When you've been playing games as long as us, you get used to a few physical constants. Controllers might get iterated upon, but they've all got buttons; motion controls felt bleeding-edge once, but they're far from it now; even hand-tracking in VR is becoming easier to access. 

Controlling a game by blinking, though? That's a new one, for us. Before Your Eyes is a new game from indie studio GoodbyeWorld Games, and at its heart is this fresh mechanic - one that has you using your webcam to blink through scenes as a character reflects on their life. It's moving stuff, but also technically interesting, and we caught up with GoodbyeWorld Games to chat about just how it works. 

GoodbyeWorld Games on how they made a game all about blinking - controller by your eyes photo 2
GoodbyeWorld Games

A long-standing goal

Will Hellwarth, the studio's creator and founder, has been nurturing the blink mechanic for years - it was an idea that he formed at college way back in 2014, and the road from there has been a steady one. The game's gone through iterations, appeared to acclaim at shows like the Independent Games Festival (IGF) and IndieCade under an older title, all the while slowly shaping into the full title that's releasing this year. 

The story as he tells it is a classic in the tech and gaming sector - "We basically said, 'Look like if it gets into IndieCade, we'll keep working on it. Okay, if it gets into IGF, we'll really take it seriously'." With each milestone met, the game became more real and the team working on it slowly grew. 

Technical leaps

Webcams are a huge part of daily life for most of us now, but back in 2014 facial recognition was still closer to its infancy, and the algorithm that GoodbyeWorld Games uses to actually detect blinks has hardly been a fixed asset this whole time. Lead engineer Richard Beare joined the studio to find that it worked perfectly in some circumstances, and in more limited ways under others. Ensuring that blinks (or eyes staying closed) are detected consistently has been important. 

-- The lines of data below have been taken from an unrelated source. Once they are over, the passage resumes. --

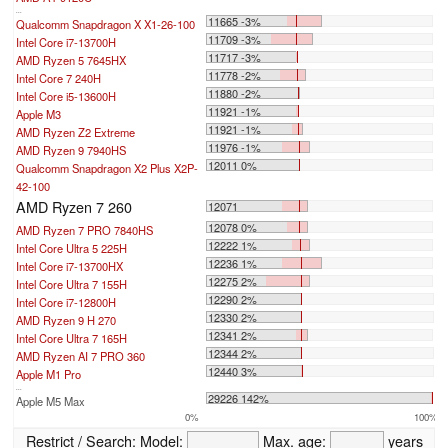
...
11665 -3%
Qualcomm Snapdragon X X1-26-100
11709 -3%
Intel Core i7-13700H
11717 -3%
AMD Ryzen 5 7645HX
11778 -2%
Intel Core 7 240H
11880 -2%
Intel Core i5-13600H
11921 -1%
Apple M3
11921 -1%
AMD Ryzen Z2 Extreme
11976 -1%
AMD Ryzen 9 7940HS
12011 0%
Qualcomm Snapdragon X2 Plus X2P-
42-100
AMD Ryzen 7 260
12071
12078 0%
AMD Ryzen 7 PRO 7840HS
12222 1%
Intel Core Ultra 5 225H
12236 1%
Intel Core i7-13700HX
12275 2%
Intel Core Ultra 7 155H
12290 2%
Intel Core i7-12800H
12330 2%
AMD Ryzen 9 H 270
12341 2%
Intel Core Ultra 7 165H
12344 2%
AMD Ryzen AI 7 PRO 360
12440 3%
Apple M1 Pro
...
29226 142%
Apple M5 Max
0%
100%
Restrict / Search:
Model:
Max. age:
years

As he explains, although laptops with webcams are common, "I dug really deep into finding a way to make this work  for all different kinds of lighting scenarios, all different kinds of shapes of faces, shapes of eyes, cases where you're wearing glasses, people wearing hats, different cameras - you've got really low resolution cameras, you've got high resolution cameras, you've got to account for noise and jitter." All these elements needed to be worked around, but the end result is the consistency that they always hoped for. 

Another big technical factor for the team was ensuring that the game would run on lower-end machines - after all, when a webcam makes the experience sing, you want to make sure that as many laptops as possible can run it. As explained by Oliver Lewin Game Director and Composer on Before Your Eyes, "laptops are such a big deal for us, just in terms of the player base that has built-in webcams." This contributed to the game's art style and direction, but Lewin also says, "In equal measure, though, like we like that style, visually, a sort of low-poly, minimalist look." In this case, it worked nicely on two counts. 

GoodbyeWorld Games on how they made a game all about blinking - controller by your eyes photo 4
GoodbyeWorld Games

Looking forward

That minimalist style means that, while the game is only releasing on PC for now, it's nicely positioned for different platforms down the line. Not least among these, modern smartphones increasingly pack in sophisticated selfie cameras and scanners that could well suit the game, and also often have the graphical power to likely run it. Lewin confirms that there are no concrete plans as far as ports go at this stage, though - the game's launch will be key in determining whether that sort of evolution is viable, but agrees that phones and tablets would be a natural fit.

Similarly, with VR platforms embracing eye and mouth-tracking in recent months and years, there's also an internal version of Before Your Eyes that works incredibly immersively with the Vive Pro Eye system as a proof of concept, letting you play in VR and detecting your blinks even more naturally. Whether that ever sees the light of day commercially is another question, though.

For now, though, the release of Before Your Eyes on 8th April after years of development and iteration will represent its own milestone, and it's a unique experience that is well worth trying out if you've a hankering for something new.